● **EXERCISE DETAILS**: Rewrite all of the following lines, changing "Section A" to "Part A" wherever it appears and leaving everything else unchanged.

● **DATASET ENTRIES**:
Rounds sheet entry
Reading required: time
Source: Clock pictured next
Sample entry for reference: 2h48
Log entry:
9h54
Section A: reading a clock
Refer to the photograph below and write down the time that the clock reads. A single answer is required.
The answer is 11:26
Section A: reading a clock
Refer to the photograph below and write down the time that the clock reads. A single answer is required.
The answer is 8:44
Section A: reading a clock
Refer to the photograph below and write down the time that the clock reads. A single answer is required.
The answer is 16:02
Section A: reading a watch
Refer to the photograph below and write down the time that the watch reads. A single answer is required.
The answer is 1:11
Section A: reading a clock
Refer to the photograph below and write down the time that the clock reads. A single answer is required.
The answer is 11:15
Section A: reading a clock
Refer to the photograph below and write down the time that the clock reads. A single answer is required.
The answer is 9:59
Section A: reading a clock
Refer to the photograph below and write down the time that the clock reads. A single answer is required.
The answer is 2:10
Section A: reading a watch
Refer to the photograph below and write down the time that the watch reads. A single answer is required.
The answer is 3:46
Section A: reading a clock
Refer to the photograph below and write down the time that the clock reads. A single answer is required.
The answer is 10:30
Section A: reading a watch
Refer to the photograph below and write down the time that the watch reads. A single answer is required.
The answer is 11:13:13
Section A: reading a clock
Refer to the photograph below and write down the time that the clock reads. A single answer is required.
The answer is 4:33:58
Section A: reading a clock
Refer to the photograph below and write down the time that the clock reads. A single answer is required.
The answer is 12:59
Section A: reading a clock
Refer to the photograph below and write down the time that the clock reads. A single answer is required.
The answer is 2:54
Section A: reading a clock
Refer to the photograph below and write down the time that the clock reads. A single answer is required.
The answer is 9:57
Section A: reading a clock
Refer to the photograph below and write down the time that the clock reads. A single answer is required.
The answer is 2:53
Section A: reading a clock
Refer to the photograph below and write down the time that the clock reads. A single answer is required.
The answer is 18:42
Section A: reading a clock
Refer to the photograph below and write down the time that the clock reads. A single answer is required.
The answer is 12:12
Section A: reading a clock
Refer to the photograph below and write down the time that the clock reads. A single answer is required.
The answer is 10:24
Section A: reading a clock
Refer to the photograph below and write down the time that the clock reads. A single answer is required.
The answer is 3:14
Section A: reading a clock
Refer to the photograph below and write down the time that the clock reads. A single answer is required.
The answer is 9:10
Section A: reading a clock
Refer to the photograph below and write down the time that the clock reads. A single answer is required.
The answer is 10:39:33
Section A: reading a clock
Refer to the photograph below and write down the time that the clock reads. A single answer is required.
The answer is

● **ANSWER FOR THE TASK**:
Rounds sheet entry
Reading required: time
Source: Clock pictured next
Sample entry for reference: 2h48
Log entry:
9h54
Part A: reading a clock
Refer to the photograph below and write down the time that the clock reads. A single answer is required.
The answer is 11:26
Part A: reading a clock
Refer to the photograph below and write down the time that the clock reads. A single answer is required.
The answer is 8:44
Part A: reading a clock
Refer to the photograph below and write down the time that the clock reads. A single answer is required.
The answer is 16:02
Part A: reading a watch
Refer to the photograph below and write down the time that the watch reads. A single answer is required.
The answer is 1:11
Part A: reading a clock
Refer to the photograph below and write down the time that the clock reads. A single answer is required.
The answer is 11:15
Part A: reading a clock
Refer to the photograph below and write down the time that the clock reads. A single answer is required.
The answer is 9:59
Part A: reading a clock
Refer to the photograph below and write down the time that the clock reads. A single answer is required.
The answer is 2:10
Part A: reading a watch
Refer to the photograph below and write down the time that the watch reads. A single answer is required.
The answer is 3:46
Part A: reading a clock
Refer to the photograph below and write down the time that the clock reads. A single answer is required.
The answer is 10:30
Part A: reading a watch
Refer to the photograph below and write down the time that the watch reads. A single answer is required.
The answer is 11:13:13
Part A: reading a clock
Refer to the photograph below and write down the time that the clock reads. A single answer is required.
The answer is 4:33:58
Part A: reading a clock
Refer to the photograph below and write down the time that the clock reads. A single answer is required.
The answer is 12:59
Part A: reading a clock
Refer to the photograph below and write down the time that the clock reads. A single answer is required.
The answer is 2:54
Part A: reading a clock
Refer to the photograph below and write down the time that the clock reads. A single answer is required.
The answer is 9:57
Part A: reading a clock
Refer to the photograph below and write down the time that the clock reads. A single answer is required.
The answer is 2:53
Part A: reading a clock
Refer to the photograph below and write down the time that the clock reads. A single answer is required.
The answer is 18:42
Part A: reading a clock
Refer to the photograph below and write down the time that the clock reads. A single answer is required.
The answer is 12:12
Part A: reading a clock
Refer to the photograph below and write down the time that the clock reads. A single answer is required.
The answer is 10:24
Part A: reading a clock
Refer to the photograph below and write down the time that the clock reads. A single answer is required.
The answer is 3:14
Part A: reading a clock
Refer to the photograph below and write down the time that the clock reads. A single answer is required.
The answer is 9:10
Part A: reading a clock
Refer to the photograph below and write down the time that the clock reads. A single answer is required.
The answer is 10:39:33
Part A: reading a clock
Refer to the photograph below and write down the time that the clock reads. A single answer is required.
The answer is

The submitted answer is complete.